The controversial Central American migrant caravan, which President Donald Trump has turned into a U.S. midterms elections issue, crawled through southern Mexico on Thursday amid conflicting reports about whether it’s growing or shrinking.
One thing is certain: the caravan remains more than 1,000 miles from the U.S,-Mexico border.
Some migrants began arriving early Thursday to Mapastepec, a Pacific coastal town of less than 50,000 people in the state of Chiapas. Their next stop is Pijijipiapan, some 25 miles away.
The Mexican government estimates the number of people taking part in the caravan has fallen below 4,000, while those assisting it say it’s ballooned to 10,000.
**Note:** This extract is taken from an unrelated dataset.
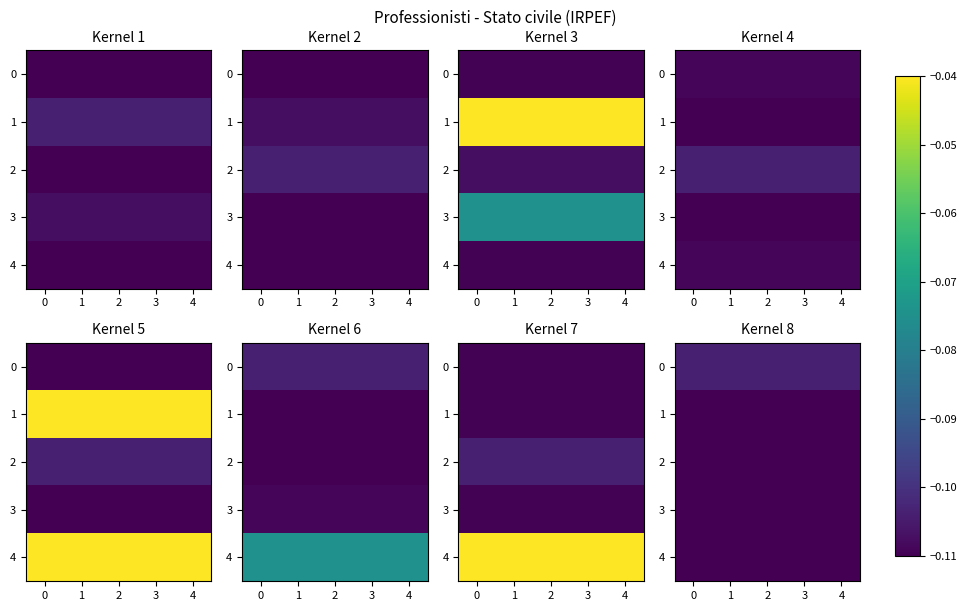

What is the maximum value for 3?

-0.1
The Mexican government reported late Wednesday that the number of caravan migrants was down to 3,630 people, noting those who dropped out either applied for asylum in Mexico or chose to return home. On Thursday, it did not provide an updated count on migrants, but reported that 1,743 had applied for asylum or refugee status and 196 are being aided in voluntarily returning home.
United Nations officials, who are assisting Mexican authorities in reviewing claims of migrants, said Monday that more than 7,200 people had taken part in the caravan.
Alex Mensing, a U.S.-based organizer with the group Pubelo Sin Fronteras, which is providing humanitarian assistance to the migrants, said the size of the caravan has swelled to 10,000 people.
He also told reporters in a conference call that the migrants were at least 1,000 miles away from the nearest U.S. border city and that it could take a month or longer before they get there.
The caravan, which embarked Oct. 12 from Honduras, has traveled about 90 miles from the Guatemalan border since crossing into Mexico over the weekend. It is still unclear which route they will take to reach the U.S., Mensing said.
Migrants traveling through Mexico toward the U.S. typically ride freight trains, known as “la bestia,” the beast, but that is not possible with so many people traveling together at once, according to Mensing.
He dismissed claims by the Trump administration and others that the caravan was being organized and funded by leftist or right-wing groups trying to influence the upcoming midterm U.S. elections as “absurd.”
Angelica Esmeralda Sanchez,18, left, and her friend Ericka Martinez 28, both from El Salvador are with a new wave of several hundred migrants gathered near a park in Tecum Uman, Guatemala on Oct. 25, 2018. They are waiting to cross into Mexico and to head north to the United States.
The Central American migrants come mostly from Honduras but also includes those from Nicaragua, El Salvador and Guatemala.
In a tweet Thursday afternoon, Trump wrote a direct message to the migrants: “To those in the Caravan, turnaround, we are not letting people into the United States illegally. Go back to your Country and if you want, apply for citizenship like millions of others are doing!”
Speaking Wednesday night at a campaign rally in Mosinee, Wisconsin, Trump talked about the caravan as among the top issues in next month’s midterm elections.
“This will be the election of the caravans, Kavanaugh, law and order, tax cuts, and common sense,” he told the crowd of supporters.
He again claimed that Democrats were backing the existing caravan and drumming up support for more caravans.
“As we speak, the Democrat Party is openly encouraging caravan after caravan of illegal aliens to violate our laws and break into our country,” Trump said.
“The crisis on the border – and it is a crisis, it’s crazy – right now is the sole result of Democrat laws and activists, Democrat judges that do whatever they want and that prevent us from returning illegal aliens back home to Central America and other parts of the world.”
Senate Minority Leader Charles Schumer, D-N.Y., and House Minority Leader Nancy Pelosi, D-Calif., issued a joint statement last weekend saying “the president is desperate to change the subject from health care to immigration because he knows that health care is the number one issue Americans care about.”
“Democrats are focused like a laser on health care and will not be diverted,” they said.
Trump has also threatened to cut aid to Central American governments, closed the southern border with Mexico and deploy the military to the border. On Thursday, several media outlets reported the Pentagon was preparing to dispatch at least 800 troops to the U.S.-Mexico border to help federal immigration authorities.